Yeah, it was perfect until the end. Apparently women are super attracted to me until the sleeping with part.
Did we have sex last night?
I think that was the general idea until I got you undressed and you puked on me.
i told him i was sober and he walked away immediately.
what started as sign language exam pre-drinks to calm the nerves turned into me waving at a deaf woman for 20 minutes
I was lying there too hungover to move when my dog jumped onto my bed and set half a calzone on my pillow. Best. Dog. Ever.
We're both on the slippery slope toward middle age...and really shame riddled bar experiences
I took a hang over nap infront of the door to my 9am class
also I woke up naked and covered in water but nobody can explain that part.
Just introduced myself to a group of people and one dude said "You're Marc!? I've heard many a legend of you." I raised bottle of champagne, said cheers, and drank with them.

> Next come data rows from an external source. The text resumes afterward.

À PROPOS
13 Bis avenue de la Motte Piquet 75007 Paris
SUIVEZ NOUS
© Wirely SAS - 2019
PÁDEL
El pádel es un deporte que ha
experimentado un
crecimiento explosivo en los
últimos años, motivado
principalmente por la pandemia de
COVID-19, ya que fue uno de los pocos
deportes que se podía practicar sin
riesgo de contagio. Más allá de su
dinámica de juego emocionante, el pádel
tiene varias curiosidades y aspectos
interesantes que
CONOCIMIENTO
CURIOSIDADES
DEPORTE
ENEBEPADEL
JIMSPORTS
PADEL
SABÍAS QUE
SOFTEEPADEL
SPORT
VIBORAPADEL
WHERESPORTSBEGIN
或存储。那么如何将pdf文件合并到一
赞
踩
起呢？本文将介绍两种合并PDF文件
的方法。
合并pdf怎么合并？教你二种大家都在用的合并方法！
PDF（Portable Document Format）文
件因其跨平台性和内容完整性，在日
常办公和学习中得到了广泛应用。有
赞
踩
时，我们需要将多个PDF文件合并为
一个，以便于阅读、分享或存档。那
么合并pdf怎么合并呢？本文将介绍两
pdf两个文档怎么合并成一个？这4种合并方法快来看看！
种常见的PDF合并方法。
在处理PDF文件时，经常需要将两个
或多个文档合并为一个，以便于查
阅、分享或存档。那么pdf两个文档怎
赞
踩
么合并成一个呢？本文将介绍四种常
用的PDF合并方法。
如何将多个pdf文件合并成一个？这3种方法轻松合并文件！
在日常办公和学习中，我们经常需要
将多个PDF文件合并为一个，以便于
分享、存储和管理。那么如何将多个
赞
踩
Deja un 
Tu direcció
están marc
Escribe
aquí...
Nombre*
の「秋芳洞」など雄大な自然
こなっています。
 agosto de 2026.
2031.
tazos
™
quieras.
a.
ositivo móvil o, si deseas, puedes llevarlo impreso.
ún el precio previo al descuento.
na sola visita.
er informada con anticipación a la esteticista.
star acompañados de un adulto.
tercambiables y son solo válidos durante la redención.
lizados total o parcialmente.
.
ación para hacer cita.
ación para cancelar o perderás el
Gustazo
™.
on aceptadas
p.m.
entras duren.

I'm gonna play this game called Conquer the Dicks. I think it is self explanatory.
One minute we were playing beer pong, and the next minute I was sprinting to my apartment with a watermelon. wtf happened in between?
It's just a friend who is recently single and I'm going to heal his broken heart with my vagina
So about that you can bill me for the chair but it was David's idea to jump from the window sill into the washer with "clothing pillows of cloudiness" to land on to get ahold of him you have to phone his mother
I just talked to her she really hates you like a lot
I was just informed that I asked for a glass of wine at the police station
I'm sure it would have gone very well with the cigarette you lit there.
My father has a definite type: blonde, busty, 18-22. It was awkward when I was in college, but now I'm over it. I play wingman for him and he buys me expensive purses for the assistance in getting him hooked up with girls younger than me. Win-win.